Engagement citoyen au Maroc : une jeunesse prête à agir, mais vaguement désabusée

Loin des clichés d’une jeunesse désengagée, un nouveau rapport de l’Association Les Citoyens révèle un tableau nuancé et puissant de l’engagement des jeunes Marocains. Volontaires mais désarmés, mobilisés mais invisibilisés, ils appellent à une démocratie plus accessible, inclusive et connectée.

Contrairement aux idées reçues, la jeunesse marocaine n’est ni passive ni indifférente à la chose publique. C’est la principale conclusion du rapport «Comment les jeunes voient-ils l’engagement citoyen ?», présenté le 17 juillet à Casablanca par l’Association Les Citoyens. Menée pendant une année dans les 12 régions du Royaume et impliquant plus de 1.100 jeunes, l’étude dresse le portrait d’une génération avide d’action mais confrontée à un mur d’incompréhension institutionnelle.

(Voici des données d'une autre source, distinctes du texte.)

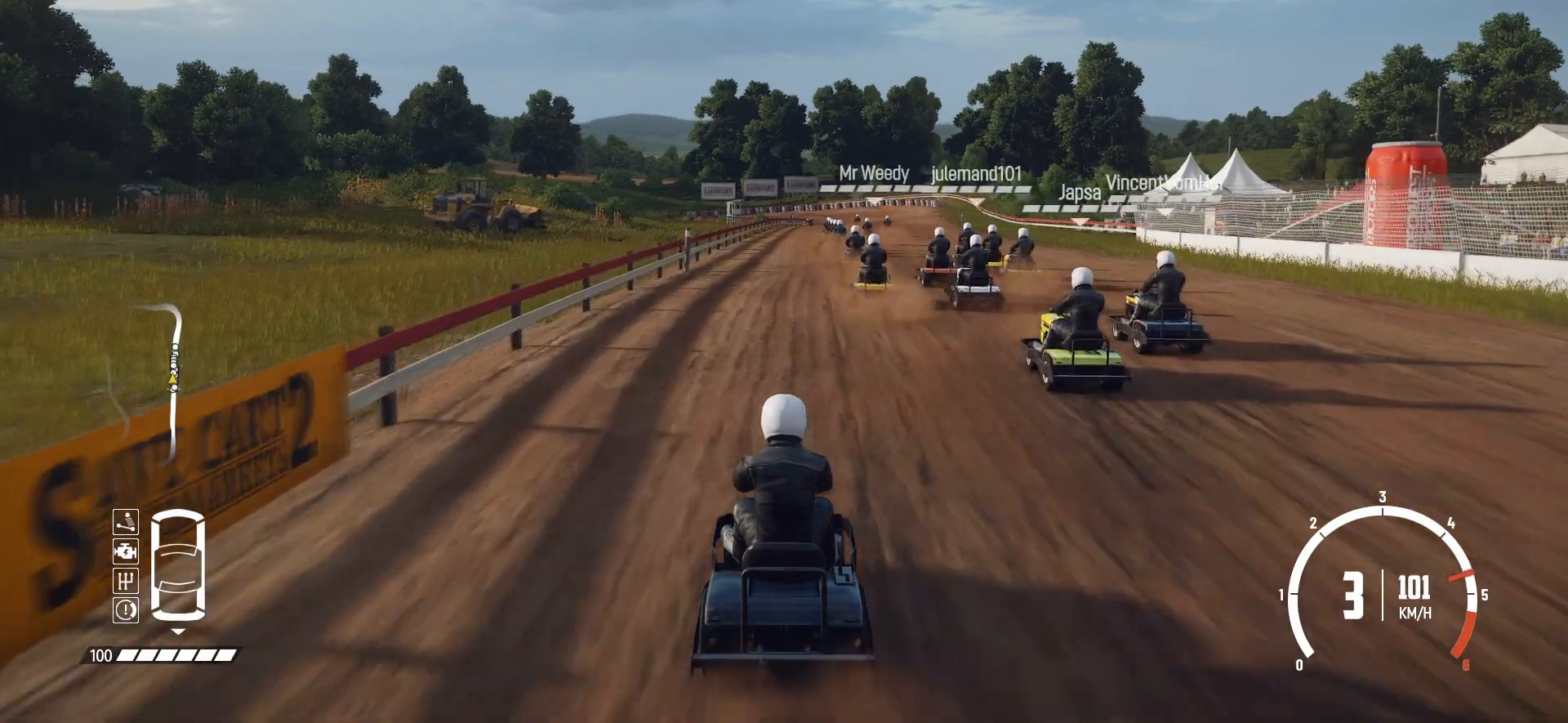
{"buttons": ["R2"], "left_stick": "center", "events": [[183, "left_stick", "center"]]}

Alors que près de 70% des jeunes interrogés déclarent ne pas faire confiance aux institutions, leur désir de participer demeure vivace : 60% souhaiteraient s’engager davantage s’ils en avaient les moyens. Mais leur participation reste cantonnée à des formes informelles, locales ou numériques, souvent hors des radars des politiques publiques.

Le rapport met en lumière un paradoxe criant : bien que la Constitution marocaine garantisse des dispositifs participatifs (pétitions, motions citoyennes, conseils consultatifs…), ceux-ci demeurent largement inaccessibles. Leur complexité, leur éloignement du terrain et l’absence de retour institutionnel alimentent une frustration silencieuse. Près de 48% des jeunes jugent ces outils peu efficaces, tandis que 42% n’ont jamais pris part à un mécanisme participatif.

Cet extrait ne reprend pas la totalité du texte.